We can worry less that a newly created bird flu virus might kill tens or hundreds of millions of people if it escaped from the laboratory. But there is still some residual danger. And we remain appalled at the slipshod way in which this research was authorized despite its potential dangers to public health and national security.
The tale is a complicated one, but worth understanding since this is not the last time that this country and the world will face serious questions about scientific research and biosecurity. And government officials must ensure that, going forward, the process of approving such experiments works a lot more rationally.
The most worrying experiments were carried out by Dutch scientists and financed by this country’s National Institutes of Health. The researchers started with the bird flu virus, which seldom infects humans but is highly lethal when it does. With five mutations they made it transmissible through the air among ferrets and possibly humans.
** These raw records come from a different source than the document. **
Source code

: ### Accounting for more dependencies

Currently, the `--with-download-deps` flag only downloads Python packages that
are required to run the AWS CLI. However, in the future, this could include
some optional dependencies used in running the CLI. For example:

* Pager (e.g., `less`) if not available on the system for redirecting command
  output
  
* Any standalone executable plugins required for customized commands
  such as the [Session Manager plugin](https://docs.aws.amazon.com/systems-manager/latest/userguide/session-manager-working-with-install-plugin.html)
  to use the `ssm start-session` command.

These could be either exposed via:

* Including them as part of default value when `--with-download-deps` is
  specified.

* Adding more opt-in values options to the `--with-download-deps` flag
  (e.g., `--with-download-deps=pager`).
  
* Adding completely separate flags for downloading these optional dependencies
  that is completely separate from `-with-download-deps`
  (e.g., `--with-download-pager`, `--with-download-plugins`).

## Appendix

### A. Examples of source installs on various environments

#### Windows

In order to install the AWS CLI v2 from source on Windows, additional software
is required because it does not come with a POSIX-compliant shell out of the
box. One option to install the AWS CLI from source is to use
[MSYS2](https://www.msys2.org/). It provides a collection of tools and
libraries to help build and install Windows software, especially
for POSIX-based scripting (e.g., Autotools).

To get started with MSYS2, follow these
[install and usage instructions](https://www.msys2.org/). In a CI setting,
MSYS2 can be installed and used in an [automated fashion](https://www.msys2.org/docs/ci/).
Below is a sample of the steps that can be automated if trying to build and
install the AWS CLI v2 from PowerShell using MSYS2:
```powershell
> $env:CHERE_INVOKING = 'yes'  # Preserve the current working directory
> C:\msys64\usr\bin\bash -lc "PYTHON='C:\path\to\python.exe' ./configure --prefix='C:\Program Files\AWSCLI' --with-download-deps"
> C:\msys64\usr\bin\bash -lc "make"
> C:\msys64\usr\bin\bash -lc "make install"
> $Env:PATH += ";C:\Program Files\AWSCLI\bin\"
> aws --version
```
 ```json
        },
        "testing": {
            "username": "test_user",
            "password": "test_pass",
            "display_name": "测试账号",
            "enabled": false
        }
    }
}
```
Based on statements by the lead scientist that the virus retained its lethality, we urged in January that it be destroyed or studied only in a few high-containment laboratories, and that nothing be published about the experiments or, at a minimum, that details that might help a terrorist be redacted. In March, after the lead scientist, in a turnabout, said his new virus did not actually spread all that easily and was not lethal to ferrets when it did so, we called for clarification by an independent arbiter, like the National Science Advisory Board for Biosecurity. That is the group of nongovernmental experts that originally voted 22 to 0 to recommend that the paper be published only after details on specific mutations and how they were made were redacted.
Now that board has changed its mind. In late March, after reviewing a revised version of the paper and grilling the Dutch scientist, it voted 12 to 6 to recommend publication with none of the details excised.